"Little Known Feline Ailments" Part I
Having conquered cat flu, triumphed over tapeworm
and braved behavioral quirks, it is time to focus attention
on some oft-observed, but little-documented, afflictions of cats.
COLLAPSIBLE LEGS
Symptoms: The affected cat places one side of its head
on the ground as though cheek-marking the concrete,
carpet etc. After several such maneuvers, the legs on
that side of the cat suddenly collapse, leaving the cat
waggling its feet in the air.
Treatment: This involves placing the palm of one hand
on the exposed belly and rubbing gently. There are side-
effects though - some feline sufferers attack the rubbing
hand while others recover spontaneously, often after
prolonged treatment. This condition is probably incurable
and any cat which requires prolonged treatment after an
attack will most likely suffer repeated attacks of collapsible
legs throughout its lifetime.
SNUDGING
Symptoms: The affected cat repeatedly headbutts any
available part of a readily available human and turns its
head slightly so that the lips and cheek are rubbed
against legs, arms, clothing etc. This condition gets its
name from a contraction of the phrase "soggy nudging."

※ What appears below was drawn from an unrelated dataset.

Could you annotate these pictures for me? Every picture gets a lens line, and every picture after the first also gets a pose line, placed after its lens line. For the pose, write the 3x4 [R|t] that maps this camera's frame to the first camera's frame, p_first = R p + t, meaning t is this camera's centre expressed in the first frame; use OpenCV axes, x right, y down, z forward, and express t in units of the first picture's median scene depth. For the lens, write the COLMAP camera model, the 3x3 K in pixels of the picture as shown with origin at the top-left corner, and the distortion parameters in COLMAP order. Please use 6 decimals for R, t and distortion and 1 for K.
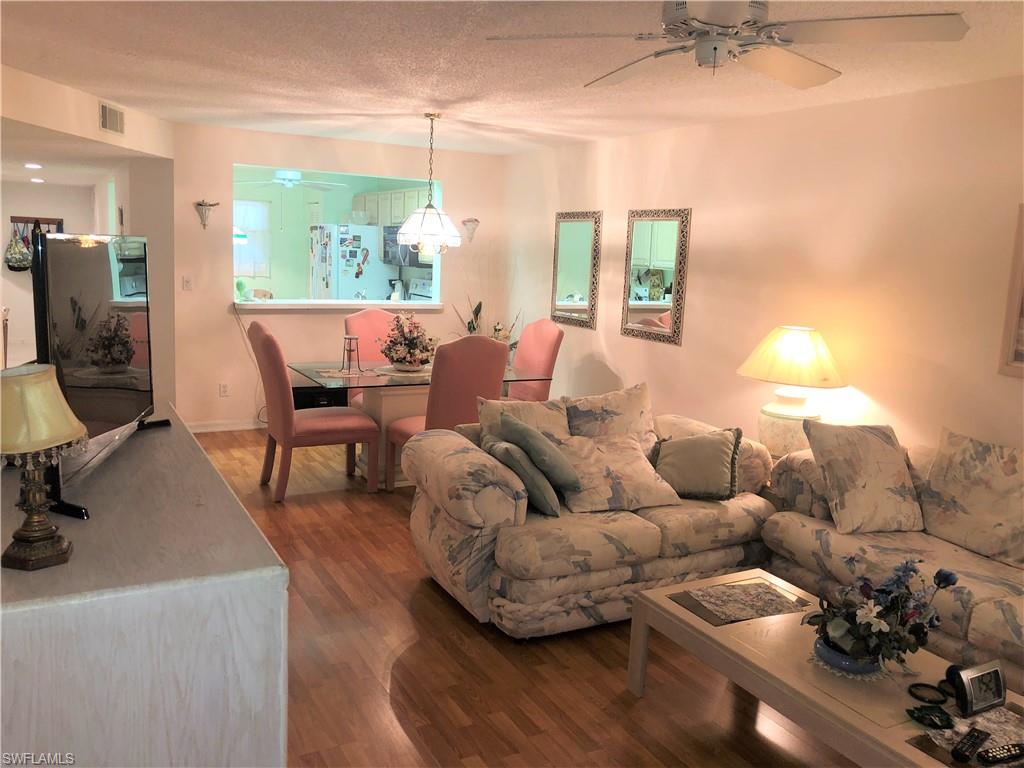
lens RADIAL K [[834.3, 0, 498.5], [0, 834.3, 368.2], [0, 0, 1]] dist [0.055484, -0.067067]
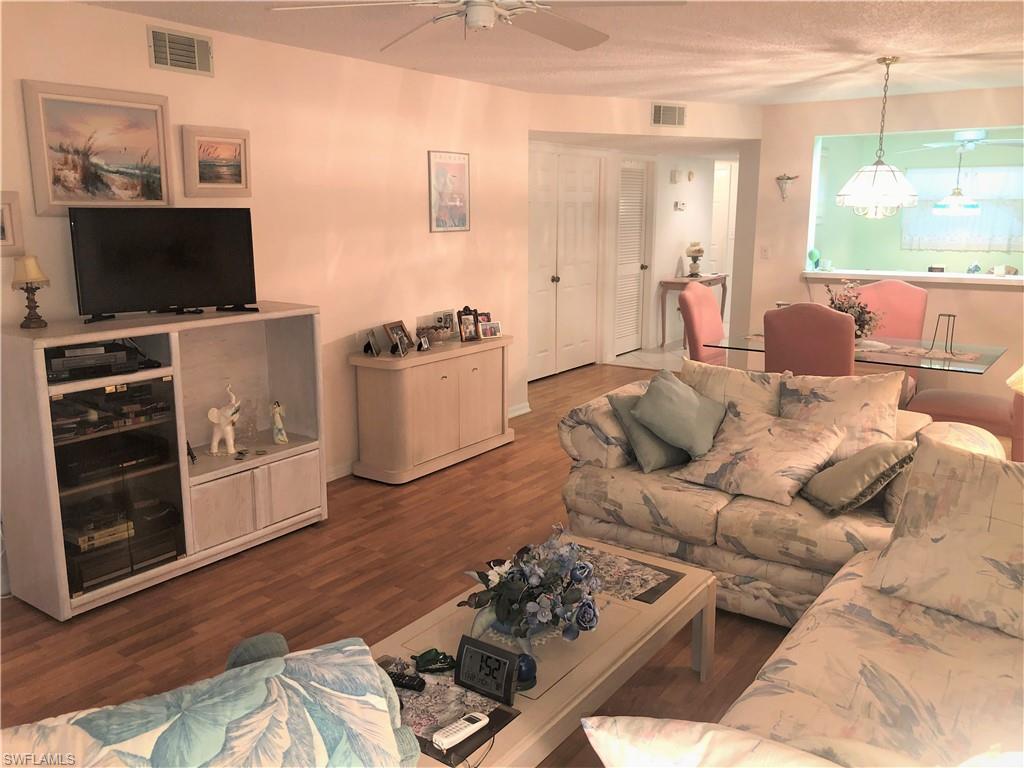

Snudging may well be a form of excessive scent-marking.
A bad attack can result in soggy clothing.
Treatment: Give the sufferer lavish affection. Most attacks
subside between 10 minutes to 1 hour after onset of
symptoms. You may need to dry off snudged clothing
or skin. Attacks recur frequently, usually when the most
readily available human is engrossed in a TV program,
book or telephone call.
BED-HOGGING
Symptoms: The cat spreads to take up all available free
bed space at night. It then expands a bit more until any
human occupants occupy the smallest possible area of
bed. It may do this on top or underneath the covers or on
the pillow. It is highly contagious - any other cats on the
bed will also develop symptoms of bed-hogging.
Treatment: The most obvious solution is to evict the cat
from the bed. If this is morally unfeasible, train yourself
not to give way as the cat expands. Buying a bigger bed
is probably pointless as most affected cats can easily
expand to fill standard, queen-sized and king-sized beds.
Otherwise, simply train yourself to sleep while hanging
precariously off the side of the bed. Attacks of bed-hogging
have been known to last up to 23 hours (in one case a
3-day attack was noted by a cat-owner who was confined
to bed with flu; the cat thoughtfully kept her company during this time).
NONSPECIFIC INSECT INFESTATION
(also NONSPECIFIC SPIDER INFESTATION)
Symptoms: A disorder more prevalent among outdoor-
going cats and cats with access to conservatories and
garden rooms. Symptoms range from minor (the odd
greenfly in tail, money-spider on fur) to severe (entire
ecosystems of insects living on cat, spider webs spun
between ears/whiskers, cat so weighed down with
spider webs that it has difficulty walking).
Treatment: Minor symptoms can be treated by simply
removing the infesting agent (aphid, ladybug, spider, etc.)
and combing webs out of fur. If the cat suffers recurrent
or severe symptoms an exercise regime is highly
recommended since highly mobile cats appear to
attract fewer greenfly (research into this factor continues).